» ABOUT THIS TASK
In the passage below about fund management scandals in Botswana, copy word for word the part from "This week Pelaelo" to "after their funds.".

╭─ TEXT FOR ANALYSIS

The ongoing reported mismanagement or abuse of public funds and money laundering scandals ensnaring local fund managers who handle public assets worth billions of Pula has far reaching implications which can nosedive the reputation of Botswana’s financial sector, this is much to the chagrin of Bank of Botswana (BoB) Governor Moses Pelaelo.
This week Pelaelo stopped short of calling fund managers accused of financial scandals criminals. When addressing the media just after unveiling the Monetary Policy Statement on Tuesday, Pelaelo complained of illicit activities that seem to have currently dogged the financial sector. Even though he did not mention names or any case in particular, the governor stated the Bank is gravely concerned by apparent criminal activities in the financial sector by those mandated by the public or institutions to look after their funds.

╰─
╭─ RECORDED INFORMATION

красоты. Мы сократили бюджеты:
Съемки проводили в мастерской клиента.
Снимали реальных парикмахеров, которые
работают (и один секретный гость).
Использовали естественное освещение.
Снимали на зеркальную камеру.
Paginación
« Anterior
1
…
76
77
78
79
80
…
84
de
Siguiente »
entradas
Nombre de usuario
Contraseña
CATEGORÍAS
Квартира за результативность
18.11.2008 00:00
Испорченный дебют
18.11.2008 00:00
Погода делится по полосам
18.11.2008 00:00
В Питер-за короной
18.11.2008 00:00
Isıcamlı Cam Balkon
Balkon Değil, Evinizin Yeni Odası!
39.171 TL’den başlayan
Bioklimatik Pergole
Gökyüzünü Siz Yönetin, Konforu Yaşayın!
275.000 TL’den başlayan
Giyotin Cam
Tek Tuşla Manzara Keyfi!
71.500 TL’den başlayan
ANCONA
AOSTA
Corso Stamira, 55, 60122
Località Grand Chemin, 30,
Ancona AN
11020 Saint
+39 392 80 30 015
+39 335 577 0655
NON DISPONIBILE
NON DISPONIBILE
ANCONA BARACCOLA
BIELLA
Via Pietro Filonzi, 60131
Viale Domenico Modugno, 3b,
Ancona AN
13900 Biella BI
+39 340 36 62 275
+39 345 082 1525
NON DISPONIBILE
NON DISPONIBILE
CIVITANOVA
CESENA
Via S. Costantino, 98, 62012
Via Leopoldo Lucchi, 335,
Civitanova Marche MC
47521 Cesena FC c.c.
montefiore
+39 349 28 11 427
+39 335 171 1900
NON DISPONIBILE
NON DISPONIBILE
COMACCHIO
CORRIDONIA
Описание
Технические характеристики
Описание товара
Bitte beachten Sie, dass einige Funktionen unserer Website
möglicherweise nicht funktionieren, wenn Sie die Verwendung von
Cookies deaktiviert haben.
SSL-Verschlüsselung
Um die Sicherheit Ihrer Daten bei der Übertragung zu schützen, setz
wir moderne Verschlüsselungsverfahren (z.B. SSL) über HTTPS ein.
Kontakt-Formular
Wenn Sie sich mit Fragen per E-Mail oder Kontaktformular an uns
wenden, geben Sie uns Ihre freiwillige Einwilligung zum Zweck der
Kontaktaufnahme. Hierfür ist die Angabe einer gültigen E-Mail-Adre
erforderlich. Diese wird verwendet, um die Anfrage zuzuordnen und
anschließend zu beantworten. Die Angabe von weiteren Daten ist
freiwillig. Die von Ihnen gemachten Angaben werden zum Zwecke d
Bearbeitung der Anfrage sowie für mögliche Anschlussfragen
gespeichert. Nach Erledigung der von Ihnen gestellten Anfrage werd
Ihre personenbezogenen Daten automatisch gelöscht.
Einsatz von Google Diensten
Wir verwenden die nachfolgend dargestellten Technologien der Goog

╰─
╭─ RECORDED INFORMATION

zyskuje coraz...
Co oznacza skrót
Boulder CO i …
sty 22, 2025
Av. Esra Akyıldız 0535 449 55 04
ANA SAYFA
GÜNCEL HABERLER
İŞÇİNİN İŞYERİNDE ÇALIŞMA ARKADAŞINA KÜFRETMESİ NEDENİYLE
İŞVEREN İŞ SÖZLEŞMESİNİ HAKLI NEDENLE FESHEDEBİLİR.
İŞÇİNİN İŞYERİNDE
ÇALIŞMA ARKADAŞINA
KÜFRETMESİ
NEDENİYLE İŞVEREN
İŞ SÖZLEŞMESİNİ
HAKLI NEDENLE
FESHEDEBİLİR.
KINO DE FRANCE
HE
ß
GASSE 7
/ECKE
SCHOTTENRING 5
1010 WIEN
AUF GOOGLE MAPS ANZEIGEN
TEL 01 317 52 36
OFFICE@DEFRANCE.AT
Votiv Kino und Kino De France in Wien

╰─
╭─ RECORDED INFORMATION

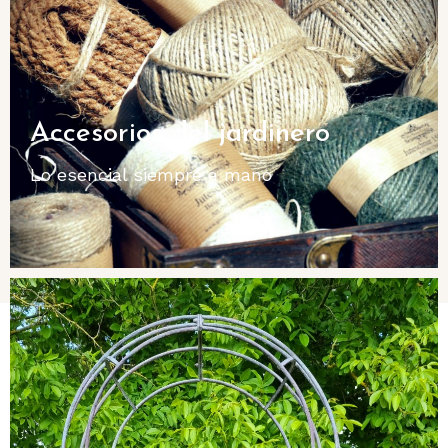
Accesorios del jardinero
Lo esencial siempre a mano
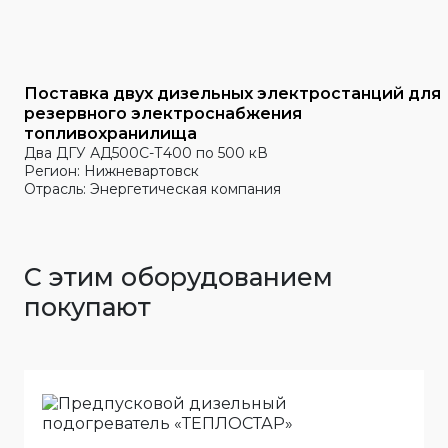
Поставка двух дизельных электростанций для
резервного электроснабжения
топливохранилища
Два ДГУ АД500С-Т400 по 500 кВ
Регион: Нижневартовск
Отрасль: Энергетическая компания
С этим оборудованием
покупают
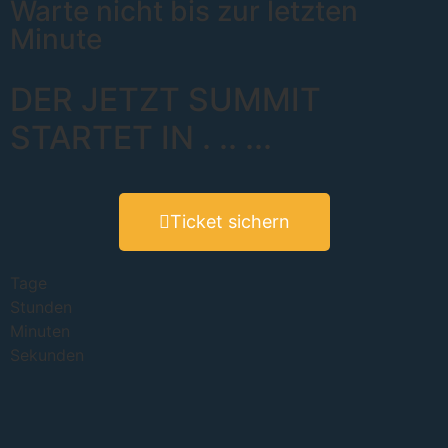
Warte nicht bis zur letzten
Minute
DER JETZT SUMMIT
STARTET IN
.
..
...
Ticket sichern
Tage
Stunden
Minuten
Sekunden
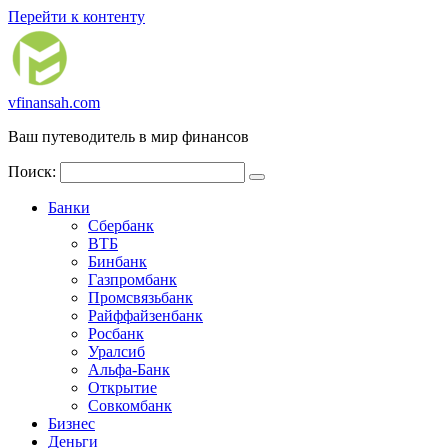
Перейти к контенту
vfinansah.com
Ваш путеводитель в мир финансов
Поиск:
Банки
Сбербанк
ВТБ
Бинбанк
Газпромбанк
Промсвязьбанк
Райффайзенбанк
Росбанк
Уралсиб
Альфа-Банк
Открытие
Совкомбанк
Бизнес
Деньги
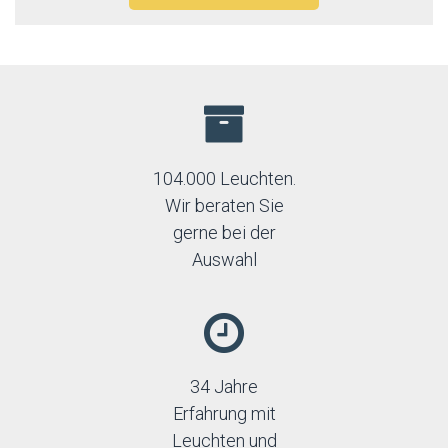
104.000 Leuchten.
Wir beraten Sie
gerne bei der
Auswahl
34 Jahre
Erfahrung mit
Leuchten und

╰─

» REPLY TO THE TASK
This week Pelaelo stopped short of calling fund managers accused of financial scandals criminals. When addressing the media just after unveiling the Monetary Policy Statement on Tuesday, Pelaelo complained of illicit activities that seem to have currently dogged the financial sector. Even though he did not mention names or any case in particular, the governor stated the Bank is gravely concerned by apparent criminal activities in the financial sector by those mandated by the public or institutions to look after their funds.